[SELECTED EXCERPT Boundary: Start]
Ah yes, there have been alternative non-uniform or 'fractal' cosmological models, but they have more or less died out over the last couple decades with observations of the cosmic microwave background (CMB). The background is not perfectly isotropic, true, but it
is isotropic to about one part in 100,000. Surveys of the distribution of galactic clusters also indicate homogeneity on scales larger than about a hundred million light years.
In other words, the slight anisotropy of the CMB is crucial to understanding the origin of structure and its evolution, but it does not mean that the Copernican principle (or more generally, the cosmological principle, which states the universe is homogenous and isotropic on large scales and naturally leads to Copernican principle) is wrong. It is rather a nice proof that it is correct. The universe began in a hot, dense, and extremely uniform state, and structure arises because of the tiny variations from perfect homogeneity collapse gravitationally over time. Expansion limits the size of collapsing regions to ~100 million light years at present, and so this is the scale in which we see the largest structures.
I also must disagree on the notion of dark energy not being detectable or interacting. If it didn't interact, we would not know that it is there, and we wouldn't be talking about it (at least not as a scientific discussion).

First, some historical context:
Dark energy is another name for the cosmological constant which appears very naturally in the field equations. Einstein first used it as a parameter to try to force a static solution out of the equations, because he (and pretty much everyone else at the time) thought the universe was static and eternal. But the equations show that the total mass content of the universe would cause it to collapse via gravity. Since evidently it is not collapsing, Einstein used the cosmological constant as a repulsive field which would exactly counter the gravitational collapse and preserve a static universe. Nice try, but unfortunately, such a solution is precariously unstable, like a pencil balanced on its point. The tiniest fluctuation would cause it to fail. People pointed this out, and before long Einstein abandoned the idea, especially after Hubble's galactic redshift surveys indicated the universe was indeed not static, but expanding.
If Einstein had been a bit more bold and trusted the equations he had derived, he might have predicted the non-static nature of the universe, though not necessarily in which direction (expansion or contraction).
The cosmological constant remained in the equations, but as a term most people assumed to be zero, because with available data it wasn't necessary to consider otherwise. We knew with increasing confidence that the universe was expanding, a model developed which described this as being due to a 'Big Bang', causing the prediction of the CMB, which was later discovered. The equations describe this all very well, with an expanding universe whose expansion rate slowly diminishes due to the mass it contains. Concentration lay on modeling the future behavior of expansion (is universe open, closed, or flat?), depending on how much mass there is. Out of curiosity/thoroughness, models were also worked out under the premise of a non-zero value for the cosmological constant, but nobody thought these would actually be valid.
Imagine our surprise then when surveys of distant Type-Ia supernovae indicate that the distant ones are much fainter than expected. There are several plausible explanations for this, ranging from mundane to mind-blowing. Maybe intergalactic dust is simply blocking out more of the light than we thought. Or perhaps some physics is going on which causes supernovae to be more luminous today than in the distant past. Or, maybe our assumption of an expansion rate governed by mass and a zero-valued cosmological constant is wrong.
[SELECTED EXCERPT Boundary: End]
[EXTRACTED INFORMATION Boundary: Start]
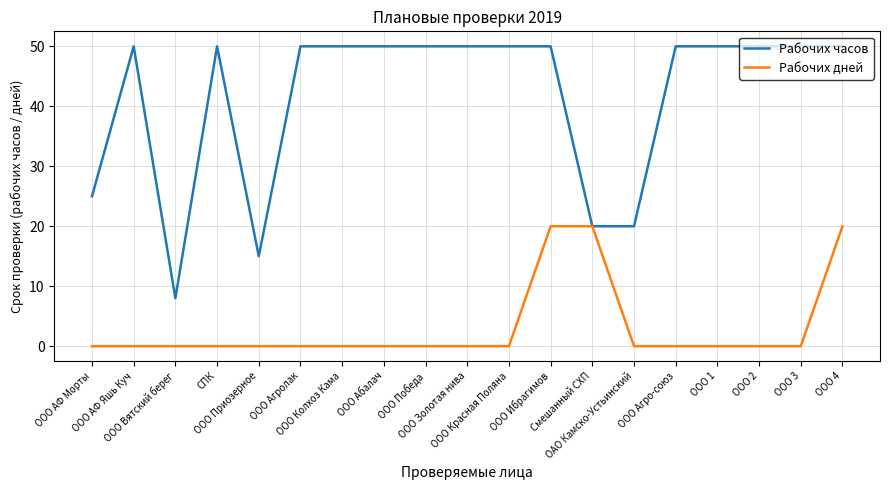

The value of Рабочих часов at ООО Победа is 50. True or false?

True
[EXTRACTED INFORMATION Boundary: End]
[EXTRACTED INFORMATION Boundary: Start]
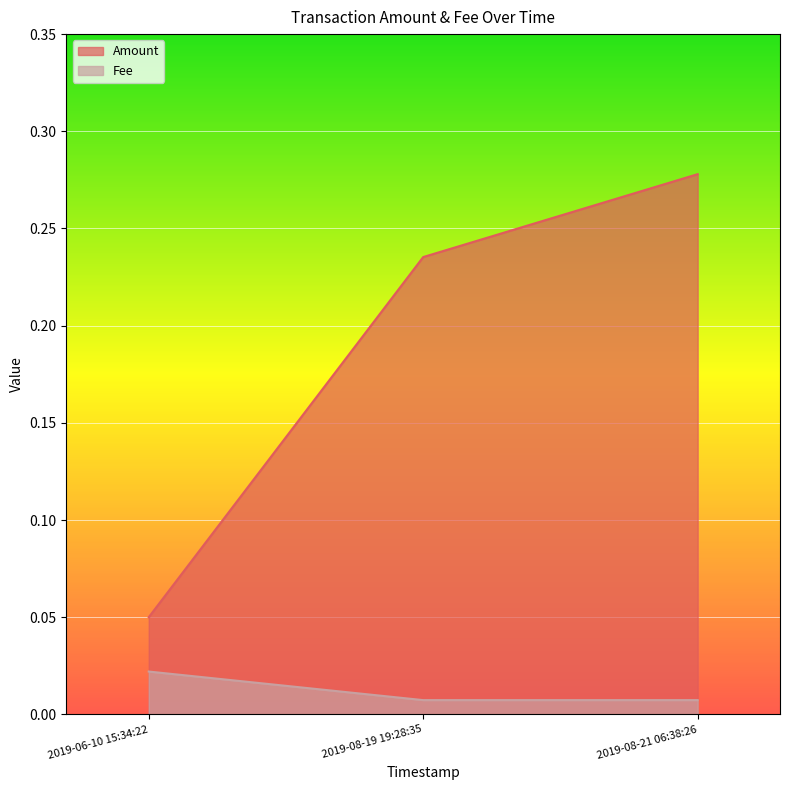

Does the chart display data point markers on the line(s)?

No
[EXTRACTED INFORMATION Boundary: End]
(ABOUT THIS EXERCISE):
Pick up the passage on the cosmological principle and dark energy, placed before the records, and continue it after its last sentence.

(SOLVED PROBLEM):
We've tested all of these ideas, and the simple, most easily believable ones do not seem to work. The non-zero cosmological constant best fits the data. You would be right to think that this in itself would not be quite compelling enough. But now with the latest generation of CMB mapping satellites (esp. WMAP and Planck), we can very precisely determine the value of the cosmological constant, or 'how much' "dark energy" there is. This works because, thanks to the modeling work done long before, we know that the relative abundance of the various types of mass/energy (matter + dark matter, dark energy, and radiation) in the universe has observable consequences on the appearance of this background radiation. We now know that we live in a universe currently dominated by dark energy, and increasingly so as it ages.
That's the history, here's the science:
Dark energy is weird. Yep, that's the technical term. When it is described as a fluid, it is one which exerts negative pressure. That's
really weird. How does a fluid exert negative pressure? What does that even mean?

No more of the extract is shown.